Accurate, repeatable colour makes all the difference
By Hendrik Verbrugghe, Marketing Director, Canon Middle East and Canon Central and North Africa
“It’s good enough colour.” Veterans of the colour repro scene in the late 1980s will remember how manufacturers and users of high-end digital prepress systems used the phrase to characterise the results obtainable from the emerging desktop colour solutions. A decade later the offset community displayed similar opinions for output from the early colour digital presses.
In both cases, the implication was that the results were fine if your standards weren’t too demanding, yet in both cases the new technology on the block found a home. Advances in press design, ink technology and finishing have all contributed to the acceptance of digital as a quality process capable of handling almost all mainstream print applications.
For many of these applications, especially in the high-end segment of the market, top-quality colour output alone is not enough; colour must be accurate, consistent sheet-to-sheet and repeatable job-to-job. It must also be the same whatever the print process to enable “hybrid” production. A typical example of this is printing the bulk of a catalogue offset but personalising the cover digitally; or for added visual and tactile impact a mailshot might also incorporate several paper stocks with different weights and textures. Furthermore, clients using multiple marketing channels will demand consistent colour across both print and digital devices such as smartphones and tablets.
Being able to print accurate, repeatable colour impacts a PSP’s bottom line directly, for a number of reasons. There are the operational efficiencies that come from fewer jobs rejected or reprinted because of inconsistent colour, and from being able to split production between multiple output devices. As advances in ink and media technology make new print products possible, getting colour right whatever the specification is critical to being able to exploit the opportunities.

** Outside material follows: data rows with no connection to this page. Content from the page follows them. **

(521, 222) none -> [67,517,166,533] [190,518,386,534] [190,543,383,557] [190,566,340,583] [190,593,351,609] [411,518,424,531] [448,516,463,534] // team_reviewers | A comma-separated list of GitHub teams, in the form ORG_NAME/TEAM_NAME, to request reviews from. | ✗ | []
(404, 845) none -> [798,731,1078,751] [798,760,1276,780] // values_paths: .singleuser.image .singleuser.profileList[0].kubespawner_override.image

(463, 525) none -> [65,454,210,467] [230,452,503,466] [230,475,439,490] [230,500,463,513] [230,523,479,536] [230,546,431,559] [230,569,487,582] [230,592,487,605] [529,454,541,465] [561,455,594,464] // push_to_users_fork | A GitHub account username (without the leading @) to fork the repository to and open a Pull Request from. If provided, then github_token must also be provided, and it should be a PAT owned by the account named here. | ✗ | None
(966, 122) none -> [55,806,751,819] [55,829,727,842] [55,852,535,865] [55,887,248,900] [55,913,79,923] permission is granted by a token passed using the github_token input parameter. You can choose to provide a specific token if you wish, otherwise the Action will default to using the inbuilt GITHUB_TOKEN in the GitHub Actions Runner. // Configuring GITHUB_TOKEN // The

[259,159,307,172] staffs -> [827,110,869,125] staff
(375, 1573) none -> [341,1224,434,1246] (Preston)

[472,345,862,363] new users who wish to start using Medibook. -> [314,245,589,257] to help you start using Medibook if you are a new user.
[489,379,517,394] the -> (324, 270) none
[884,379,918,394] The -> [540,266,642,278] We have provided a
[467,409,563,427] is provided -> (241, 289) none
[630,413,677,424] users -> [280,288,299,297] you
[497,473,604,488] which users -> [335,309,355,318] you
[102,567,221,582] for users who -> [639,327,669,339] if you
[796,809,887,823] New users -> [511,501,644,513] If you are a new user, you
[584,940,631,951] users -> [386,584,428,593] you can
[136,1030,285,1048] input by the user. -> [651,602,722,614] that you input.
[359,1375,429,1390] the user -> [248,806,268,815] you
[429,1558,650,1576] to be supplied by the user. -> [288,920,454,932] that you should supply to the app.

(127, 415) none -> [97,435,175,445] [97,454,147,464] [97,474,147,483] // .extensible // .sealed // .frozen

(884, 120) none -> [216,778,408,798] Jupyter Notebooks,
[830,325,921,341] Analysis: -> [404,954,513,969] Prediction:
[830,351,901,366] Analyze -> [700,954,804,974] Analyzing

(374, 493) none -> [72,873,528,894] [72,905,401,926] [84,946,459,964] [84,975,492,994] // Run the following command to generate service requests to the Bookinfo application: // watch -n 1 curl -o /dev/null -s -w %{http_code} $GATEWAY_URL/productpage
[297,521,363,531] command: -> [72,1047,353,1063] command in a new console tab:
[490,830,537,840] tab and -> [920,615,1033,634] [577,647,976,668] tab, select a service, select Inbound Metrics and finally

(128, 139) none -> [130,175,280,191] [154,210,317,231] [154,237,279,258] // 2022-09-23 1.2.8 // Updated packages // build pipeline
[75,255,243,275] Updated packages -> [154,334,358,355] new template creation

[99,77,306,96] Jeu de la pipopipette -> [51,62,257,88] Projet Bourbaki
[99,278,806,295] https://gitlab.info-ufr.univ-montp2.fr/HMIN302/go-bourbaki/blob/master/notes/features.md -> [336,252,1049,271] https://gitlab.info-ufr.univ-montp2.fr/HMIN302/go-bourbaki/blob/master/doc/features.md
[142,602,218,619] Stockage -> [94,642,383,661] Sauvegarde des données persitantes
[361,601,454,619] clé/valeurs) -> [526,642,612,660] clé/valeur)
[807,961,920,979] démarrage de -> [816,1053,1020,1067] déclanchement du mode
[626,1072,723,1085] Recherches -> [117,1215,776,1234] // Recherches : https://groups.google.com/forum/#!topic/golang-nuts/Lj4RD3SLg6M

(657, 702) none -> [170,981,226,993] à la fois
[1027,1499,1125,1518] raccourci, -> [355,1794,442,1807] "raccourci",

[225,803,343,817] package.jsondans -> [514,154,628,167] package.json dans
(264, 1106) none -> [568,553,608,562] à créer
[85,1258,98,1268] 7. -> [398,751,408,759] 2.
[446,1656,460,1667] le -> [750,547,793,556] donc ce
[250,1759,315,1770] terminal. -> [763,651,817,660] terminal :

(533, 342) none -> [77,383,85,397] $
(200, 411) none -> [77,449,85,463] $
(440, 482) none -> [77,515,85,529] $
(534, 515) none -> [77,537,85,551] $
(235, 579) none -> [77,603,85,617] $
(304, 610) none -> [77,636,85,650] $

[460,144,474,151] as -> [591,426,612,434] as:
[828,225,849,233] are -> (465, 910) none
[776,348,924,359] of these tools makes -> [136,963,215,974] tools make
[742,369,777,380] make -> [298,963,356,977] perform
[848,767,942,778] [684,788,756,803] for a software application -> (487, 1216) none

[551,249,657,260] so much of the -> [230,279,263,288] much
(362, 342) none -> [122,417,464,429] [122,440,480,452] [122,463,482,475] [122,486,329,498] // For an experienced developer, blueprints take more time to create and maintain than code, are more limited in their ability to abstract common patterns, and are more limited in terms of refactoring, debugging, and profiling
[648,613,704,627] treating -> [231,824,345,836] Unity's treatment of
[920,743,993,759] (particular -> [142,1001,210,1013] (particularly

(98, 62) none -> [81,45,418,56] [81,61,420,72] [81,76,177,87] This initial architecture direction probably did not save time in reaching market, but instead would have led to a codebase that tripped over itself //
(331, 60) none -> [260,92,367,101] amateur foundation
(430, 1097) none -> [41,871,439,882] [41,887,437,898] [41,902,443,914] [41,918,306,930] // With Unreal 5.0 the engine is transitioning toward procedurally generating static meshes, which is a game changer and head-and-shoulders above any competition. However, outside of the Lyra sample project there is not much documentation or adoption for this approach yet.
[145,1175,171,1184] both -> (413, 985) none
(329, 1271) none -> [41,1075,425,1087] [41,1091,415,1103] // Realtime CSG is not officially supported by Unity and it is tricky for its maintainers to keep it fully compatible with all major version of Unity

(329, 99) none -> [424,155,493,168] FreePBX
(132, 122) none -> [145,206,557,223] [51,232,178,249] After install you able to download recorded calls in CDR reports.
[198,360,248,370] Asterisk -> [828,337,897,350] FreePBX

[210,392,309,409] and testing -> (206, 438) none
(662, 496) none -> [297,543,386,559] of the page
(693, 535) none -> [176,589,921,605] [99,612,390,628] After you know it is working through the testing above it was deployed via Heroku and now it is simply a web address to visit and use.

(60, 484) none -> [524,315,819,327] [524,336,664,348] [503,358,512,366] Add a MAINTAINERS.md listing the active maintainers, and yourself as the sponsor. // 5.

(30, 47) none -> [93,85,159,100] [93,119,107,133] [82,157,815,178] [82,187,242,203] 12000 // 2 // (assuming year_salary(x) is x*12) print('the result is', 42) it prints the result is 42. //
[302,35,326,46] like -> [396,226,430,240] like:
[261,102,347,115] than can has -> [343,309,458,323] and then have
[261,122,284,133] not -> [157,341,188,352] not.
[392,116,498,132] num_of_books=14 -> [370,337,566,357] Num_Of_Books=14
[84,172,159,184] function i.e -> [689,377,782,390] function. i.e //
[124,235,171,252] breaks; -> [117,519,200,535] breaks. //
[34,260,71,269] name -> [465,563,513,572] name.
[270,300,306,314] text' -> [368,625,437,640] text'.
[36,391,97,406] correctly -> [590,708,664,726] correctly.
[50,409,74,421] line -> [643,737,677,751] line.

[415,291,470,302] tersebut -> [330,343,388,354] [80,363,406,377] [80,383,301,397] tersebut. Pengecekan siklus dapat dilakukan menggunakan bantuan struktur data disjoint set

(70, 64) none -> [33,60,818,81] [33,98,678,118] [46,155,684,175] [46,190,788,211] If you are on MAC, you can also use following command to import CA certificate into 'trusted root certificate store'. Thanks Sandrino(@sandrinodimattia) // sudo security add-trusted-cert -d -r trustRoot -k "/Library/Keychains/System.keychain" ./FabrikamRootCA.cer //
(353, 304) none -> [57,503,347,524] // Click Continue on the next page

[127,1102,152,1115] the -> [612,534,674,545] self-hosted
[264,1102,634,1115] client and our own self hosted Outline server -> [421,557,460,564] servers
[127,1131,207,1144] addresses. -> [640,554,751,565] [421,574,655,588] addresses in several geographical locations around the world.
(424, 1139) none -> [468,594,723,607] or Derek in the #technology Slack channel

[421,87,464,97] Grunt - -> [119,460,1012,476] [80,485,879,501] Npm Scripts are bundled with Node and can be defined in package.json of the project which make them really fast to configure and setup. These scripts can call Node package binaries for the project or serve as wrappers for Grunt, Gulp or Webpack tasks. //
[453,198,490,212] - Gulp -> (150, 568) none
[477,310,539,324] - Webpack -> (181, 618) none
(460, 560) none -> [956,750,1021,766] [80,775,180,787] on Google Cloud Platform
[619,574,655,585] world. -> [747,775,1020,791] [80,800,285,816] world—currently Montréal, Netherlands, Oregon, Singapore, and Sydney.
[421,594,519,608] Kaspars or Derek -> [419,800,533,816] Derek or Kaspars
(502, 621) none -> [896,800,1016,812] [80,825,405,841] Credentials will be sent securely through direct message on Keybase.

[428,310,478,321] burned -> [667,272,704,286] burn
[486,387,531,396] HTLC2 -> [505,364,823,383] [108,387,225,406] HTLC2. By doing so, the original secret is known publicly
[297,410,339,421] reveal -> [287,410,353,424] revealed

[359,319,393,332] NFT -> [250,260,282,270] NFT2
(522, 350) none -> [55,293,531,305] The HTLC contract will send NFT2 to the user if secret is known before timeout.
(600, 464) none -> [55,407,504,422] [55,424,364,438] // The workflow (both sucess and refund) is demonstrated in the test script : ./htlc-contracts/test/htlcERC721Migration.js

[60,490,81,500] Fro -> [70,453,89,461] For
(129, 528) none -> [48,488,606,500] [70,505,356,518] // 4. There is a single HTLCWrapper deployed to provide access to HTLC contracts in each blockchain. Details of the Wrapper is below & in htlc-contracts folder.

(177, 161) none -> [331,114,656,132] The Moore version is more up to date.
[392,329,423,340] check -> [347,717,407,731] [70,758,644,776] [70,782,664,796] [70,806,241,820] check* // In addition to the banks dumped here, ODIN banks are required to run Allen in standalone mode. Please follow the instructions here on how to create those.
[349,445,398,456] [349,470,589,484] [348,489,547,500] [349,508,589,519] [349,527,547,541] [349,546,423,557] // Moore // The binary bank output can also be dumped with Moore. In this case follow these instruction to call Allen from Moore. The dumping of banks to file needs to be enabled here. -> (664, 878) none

Under the circumstances, it’s no surprise that colour-managed workflow features prominently in PSPs’ investment plans. There is, however, another factor in the consistent colour equation — the performance of the digital print engine itself. You can’t just leave everything to the colour management software. Yet when it comes to investing in a new press too many PSPs pay too little attention to the engine’s contribution. “How repeatable is the device?” closely followed by “And how does it do it?” are questions that should be right up there with “How fast is the press?”
While some PSPs have previously overlooked the importance of consistent colour, the same cannot be said of digital press manufacturers, who have been concentrating their engineering efforts in this area for some time. A close examination of the latest presses reveals a host of incremental refinements designed solely with this in mind.
In developing the recently-launched Canon imagepress C10000VP, for example, Canon revisited three factors that are critical to delivering repeatable colour: the composition of the toner; how a consistent supply of toner and developer is delivered to the fusing station; and on-press monitoring and adjustment of the output.
In placing work, today’s print buyers regard consistent, repeatable, accurate colour print as absolutely essential. For PSPs looking ahead to their next production digital colour press, technology that delivers precise colour control should be equally non-negotiable. More than ever, good enough just isn’t good enough.